Bob Moon: Details of the new climate bill are emerging from Washington this week, and Congress is examining the implications of legislation designed to restrict carbon gas emissions. But we can’t fight the battle against global warming alone. How do we get other countries to do likewise? Commentator Will Wilkinson observes we may already be off to a bad start.


Will Wilkinson: Last week, Energy Secretary Steven Chu said the U.S. should be open to slapping tariffs on imports from countries that fail to implement their own carbon reduction policies. Meanwhile, China has threatened trade war if faced with carbon duties, which it says are illegal under World Trade Organization agreements.
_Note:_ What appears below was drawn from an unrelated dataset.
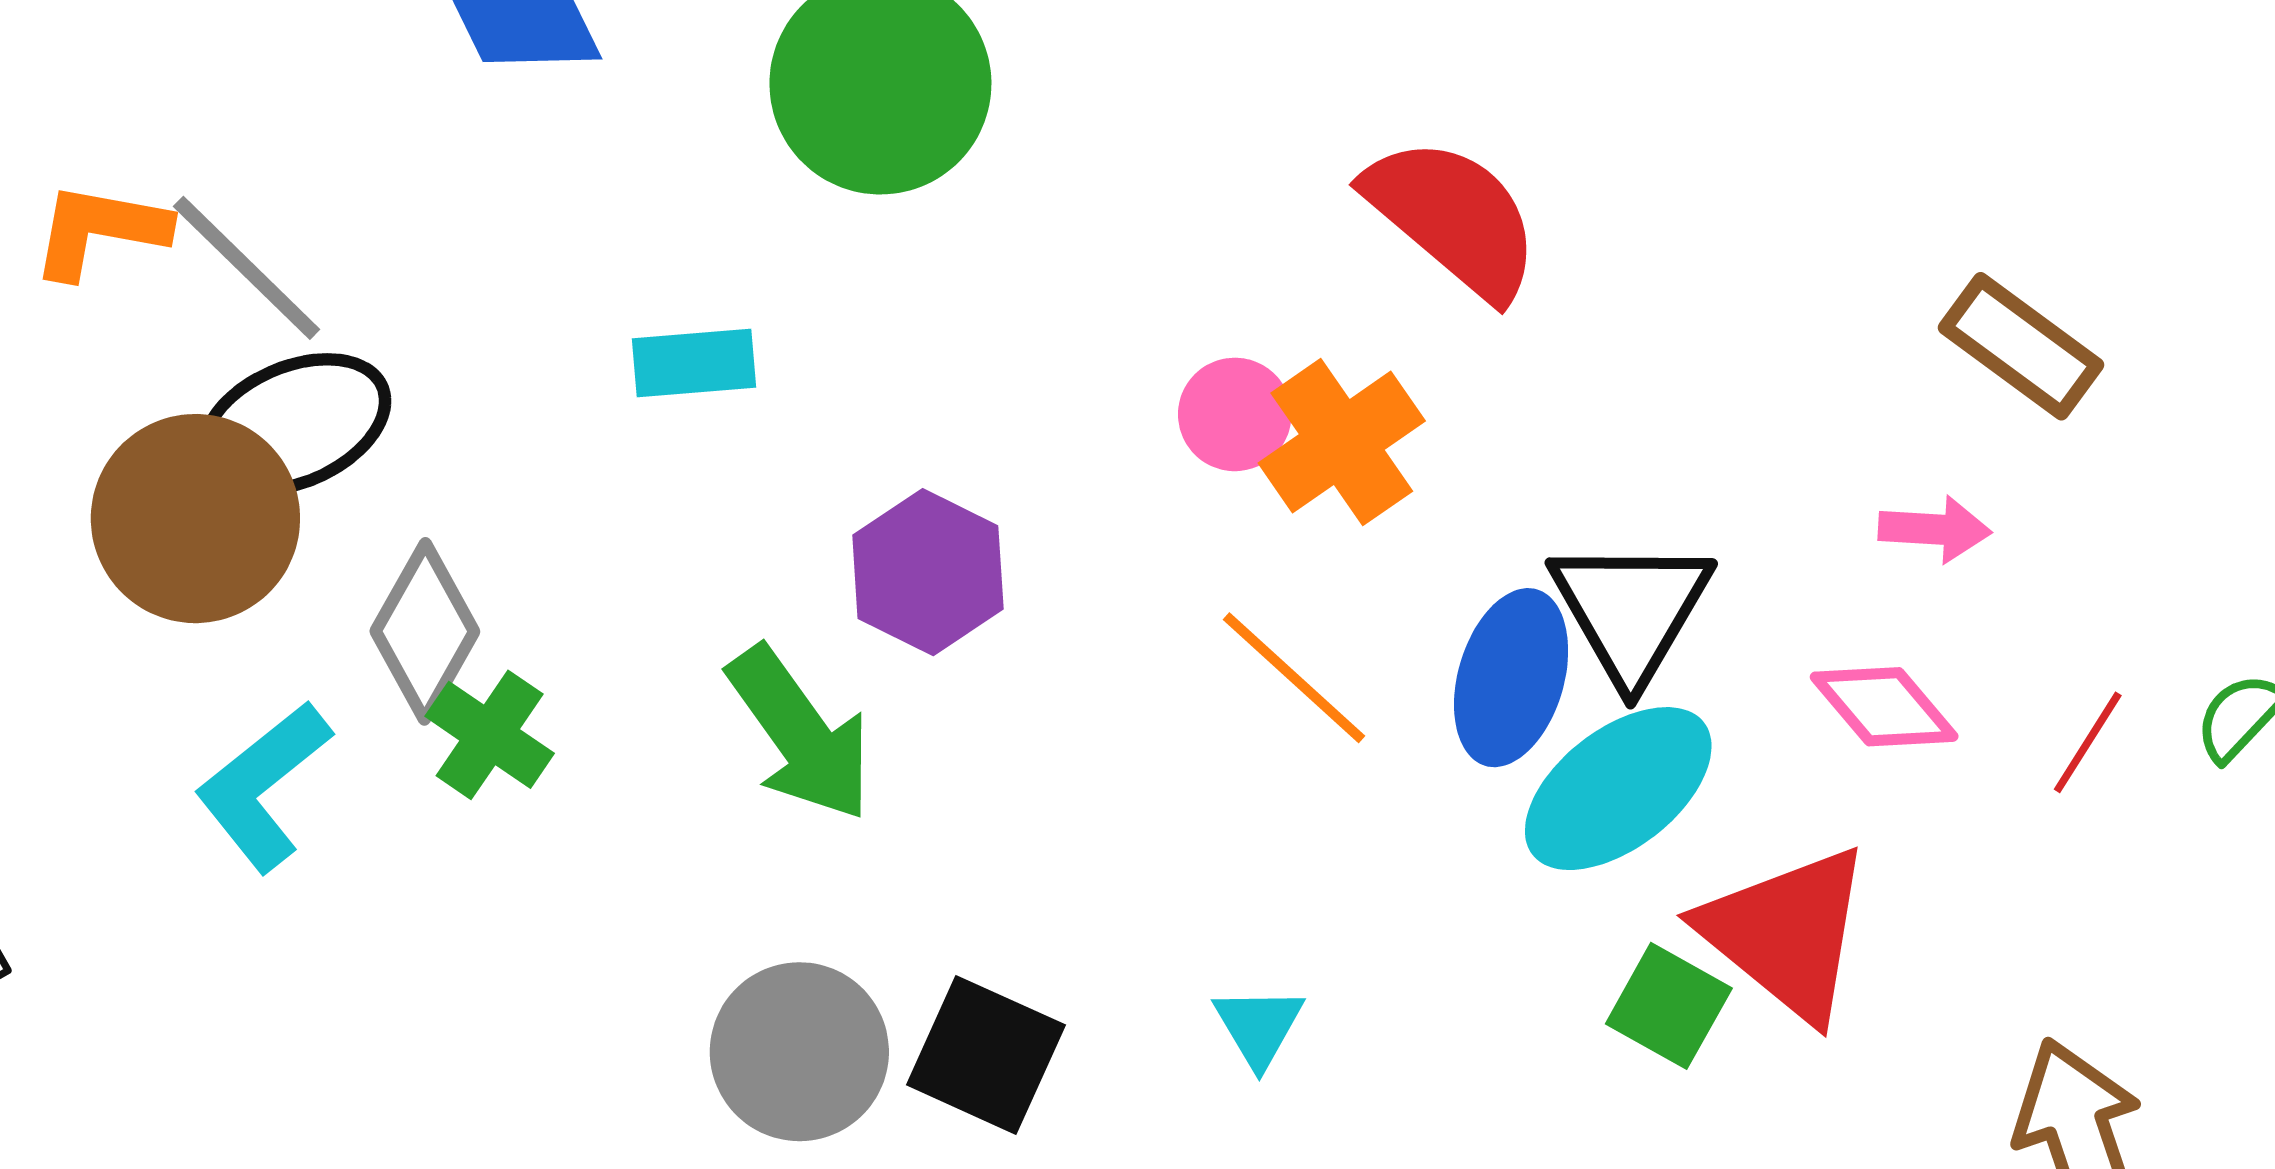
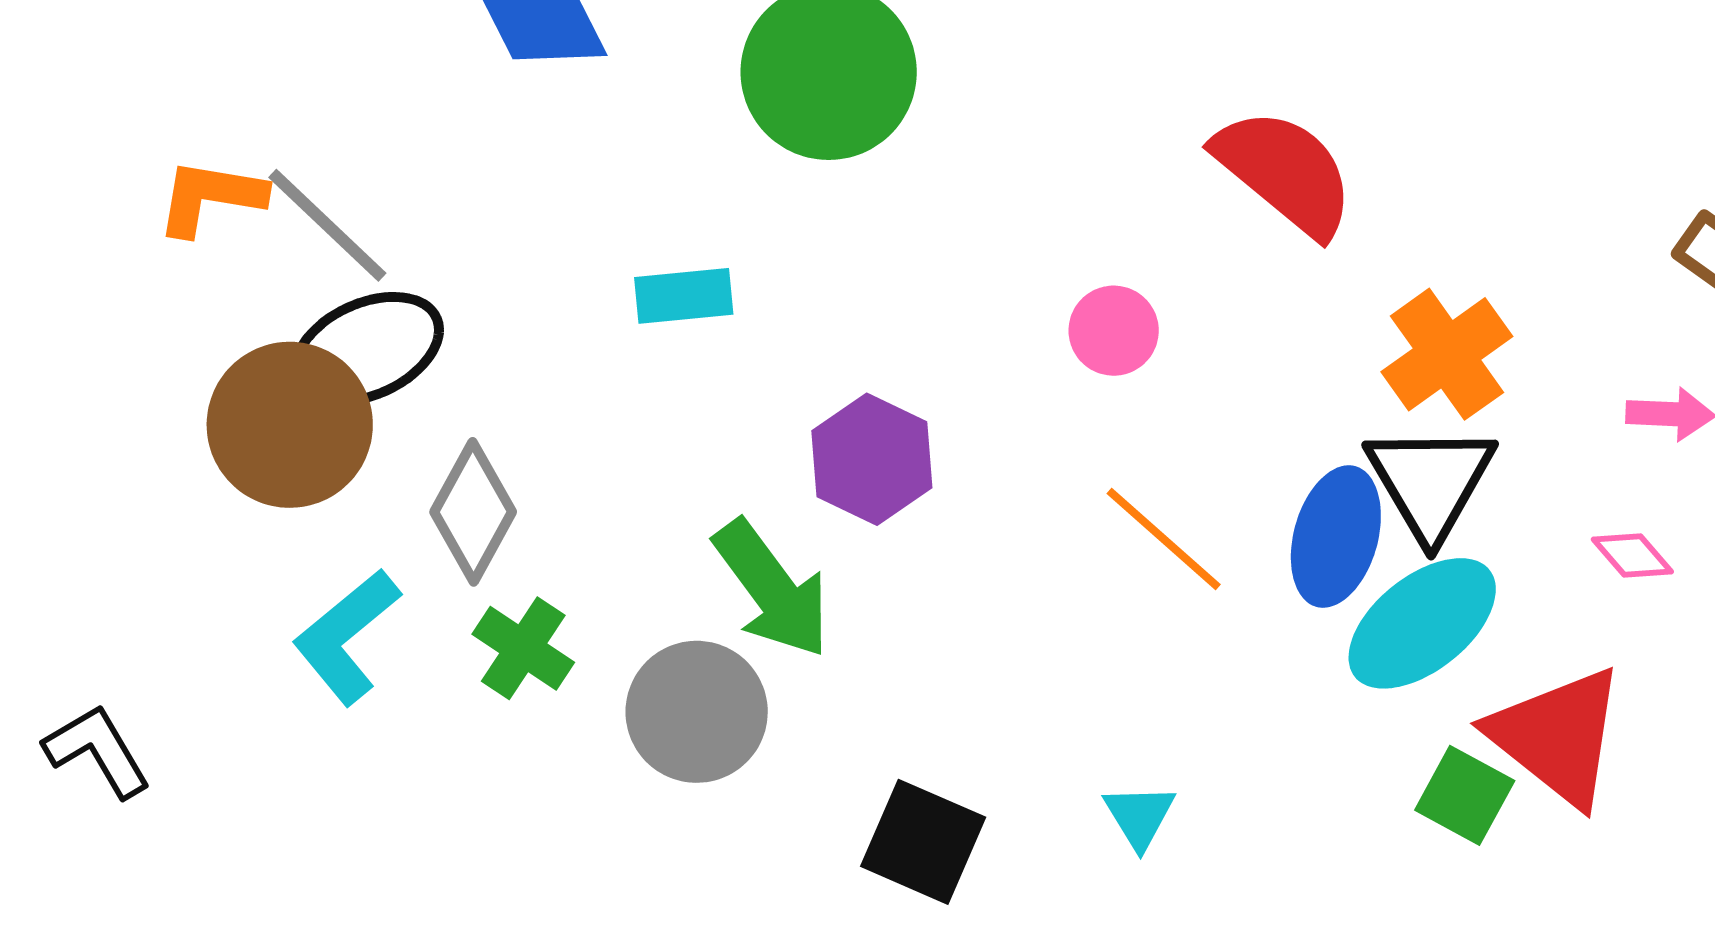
orange cross: (1342, 442) -> (1447, 354), moved
pink diamond: (1884, 707) -> (1632, 555), size x0.7
green cross: (490, 735) -> (523, 648), moved
gray circle: (799, 1052) -> (697, 712), moved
Trade restrictions tend to leave all involved poor, making trade war a frightening prospect during an already immiserating recession. So how did we come to have the Energy Secretary provoking threats of mutually destructive trade sanctions?

Here’s how. Either all the big, carbon-intensive economies reduce their emissions, or there’s little chance of reducing warming. If the climate modelers are right, we’ll all be better off if everyone pitches in. But each has an incentive to hold out, since countries that don’t pitch in will enjoy lower energy costs and a competitive advantage in international markets.

Chu rightly points out that Obama’s proposed cap and-trade scheme will put American manufacturers at a relative disadvantage. So how do we avoid this, and make sure countries like China don’t get a leg up?

In short, we can’t. There is no mechanism, no global government, to compel compliance. And it is dangerously naive to think that China, who is the world’s largest owner of dollar-denominated assets, is in a weaker bargaining position than the U.S. We poke the dragon at our peril.

Cap-and-trade is sure to raise costs for struggling American consumers. But it won’t much reduce warming unless countries like China and India fall in line. Yet neither the U.S. nor Europe can just force this to happen. If we try by imposing carbon duties, we’ll hurt consumers even more by raising the cost of imports, and possibly start a trade war no one will win.

Chu’s remarks highlight the fact that cap-and-trade is a costly, risky gambit. But now’s not the time. Suffering workers and consumers can’t afford to lose again.

Moon: Will Wilkinson is a fellow at the Cato Institute.